Revision history for this message
aeva black (tenbrae) wrote :

Ruby,

Good questions. I'll add some of my current thoughts --

> if it isn't possible to transition to a different power state, we should leave the power state as it had been,

Do we set the power state back to what it was? If so, how do we know what it was?
Or, do we set the power state to what ever it actually is when the attempted transition is over?

> unless the transition may have caused the state to be in some indeterminate state.

Hardware is flaky; assume we may get timeouts and unexpected responses from get_power_state()

> In this particular case of an invalid target power state, the power state should remain what it had been set to, since it didn't change.

Yes, but then how do we inform the user of the failed input? Remember, the RPC call for set_power_state is cast -- so it is asynchronous, so the API will always return "202 in progress". If, upon processing the invalid target power state, the conductor sets the target power state back to NOSTATE, and sets the power state to what it is (or was), then the user will never know there was an invalid request.

> wrt target_power_state: if the transaction finished (either successfully or not), it should be reset to NULL.

If the transition failed (finished unsuccessfully) how do we inform the user of this?

> But what happens in the case where the target_power_state is power_on, and there is a timeout waiting for the power to be turned on? Do we reset it, or leave it as power_on?

Another good question!

So, perhaps we just need to add a "last_error" field to the node table, and change how we handle ERROR state slightly? Eg:

* power_state -- always represents current power state. Any power operation sets this back to "actual" when done (whether successful or not). Also, we should add a periodic_task to sync this. Set to ERROR only when unable to get the power state from a node.
* target_power_state -- represents the requested destination of a state transition. Cleared when the transition window is over (whether successful or not).
* last_error -- general string field used to store the last error from any requested operation (eg, whether that was to change power state, or deploy a node, or anything else). Cleared when any new operation is started.

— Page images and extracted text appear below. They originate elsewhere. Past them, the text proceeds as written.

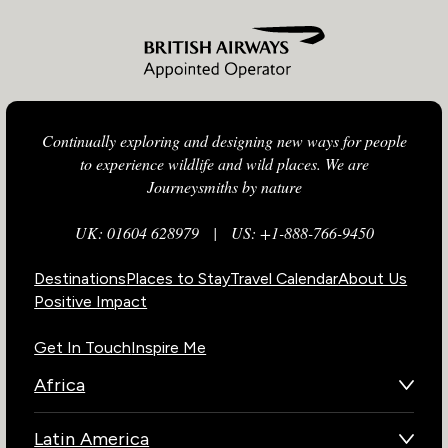
Continually exploring and designing new ways for people
to experience wildlife and wild places. We are
Journeysmiths by nature
UK: 01604 628979
|
US: +1-888-766-9450
Destinations
Places to Stay
Travel Calendar
About Us
Positive Impact
Get In Touch
Inspire Me
Africa
Botswana
Latin America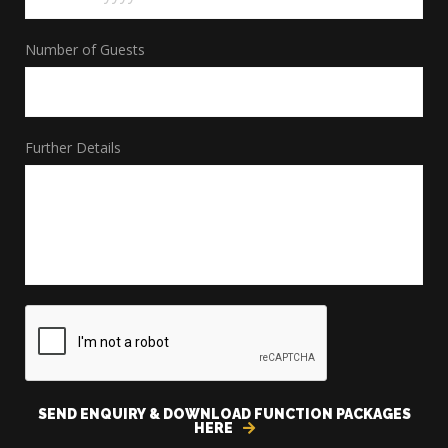
MM
Number of Guests
slash
DD
slash
Further Details
YYYY
CAPTCHA
SEND ENQUIRY & DOWNLOAD FUNCTION PACKAGES
HERE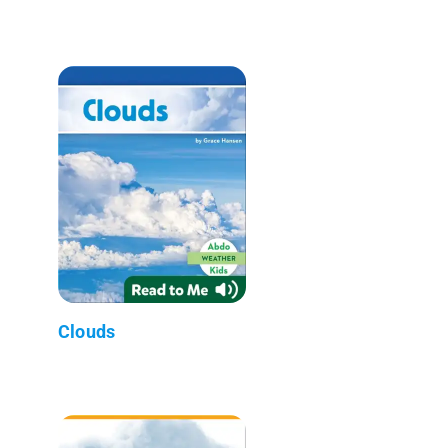
Clouds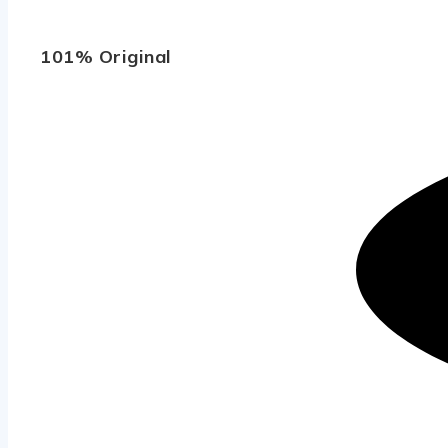
101% Original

I'll step through a few example cases:

* request to change to valid state: 1. target_power_state set; 2. driver called and performs change; 3. driver returns new state; 4. manager saves it in db.power_state and clears target_power_state.

* request to change to valid state, but fails: 1. same; 2. same; 3. driver raises exception; 4. manager saves it in last_error, calls driver.get_power_state and sets power_state, then clears target_power_state

* request to change to invalid state: 1. target power state set to invalid state; 2. driver called, but raises error; 3. manager copies error to last_error field, clears target_power_state, and calls driver.get_power_state to reset actual power_state field.

* request to change when current state is ERROR: 1. manager calls driver.get_power_state; 2. if successful, driver sets power_state and proceeds as per any other request; if unsuccessful, manager sets last_error, eg, to "unable to change power state: failed to get current power state: %(exception)s"

How does this approach sound? Did I miss anything?